Off-target effects are the norm

A quote from around 18 minutes into the David Liu: A Master Class on the Future of Genome Editing podcast:

Virtually every substance we've ever put into a person, including just about every medicine we've ever put into a person, has off-target effects, meaning [the substance] modulates the function of biological molecules other than the intended target.

This seems strange, but the understanding how a drug works might come long after it is approved. As long as it works, and is safe, who cares?

There’s an argument that we should be deliberately exploiting more promiscuous molecules

Much of drug development is focused on making a drug do one very specific thing at one very specific place. It’s easier to tackle and safer today. And yet these molecules do have effects elsewhere (“off-target”).  

In Drug discovery for ageing: SIMPs, NEDs and screening challenges an alternative is to “engage multiple pathways and processes weakly”, but that’s hard to do. The authors suggest AI is needed.

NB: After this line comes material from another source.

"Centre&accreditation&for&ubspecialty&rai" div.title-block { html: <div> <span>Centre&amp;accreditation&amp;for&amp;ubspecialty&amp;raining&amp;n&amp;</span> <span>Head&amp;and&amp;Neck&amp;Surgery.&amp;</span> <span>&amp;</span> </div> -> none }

Resources to help get there

There are existing data sets and approaches that look promising:

  • Library of Integrated Network-Based Cellular Signatures (LINCS), which is a dataset of gene regulation before and after a treatment.
  • Companies like Kantify are predicting multiple-target interactions.
  • Astonishing work like BENEIN, which builds a network of interactions in how cells change over time, and where you might intervene.

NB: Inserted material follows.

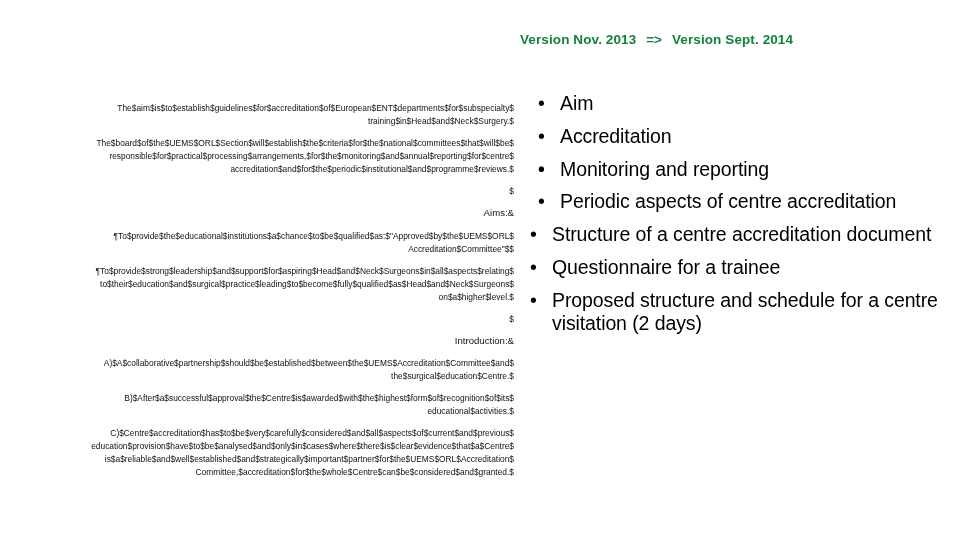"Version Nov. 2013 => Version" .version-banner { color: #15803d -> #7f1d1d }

There’s now a new open database showing the off-target effects of approved drugs.  I head about this, and it’s nicely described, in: Mapping the off-target effects of every FDA-approved drug in existence (EvE Bio).  

The point is made there that 20%+ of approved drugs end up being used for other conditions (“off-label”), which is a big hint that those off-target effects are (sometimes) handy. It “implies that we’re sitting on a vast, under-explored landscape of therapeutic potential, one that clinicians are already intuitively poking into”.

Why this is interesting

Repurposing existing drugs is a great idea, but what I really find interesting about this is:

  • the possibility of uncovering networks (systems) in biology;
  • being able to use that information to find drugs to nudge us into a healthy state via multiple small effects.

It seems like the pieces (data + computation) are being put in place to try that.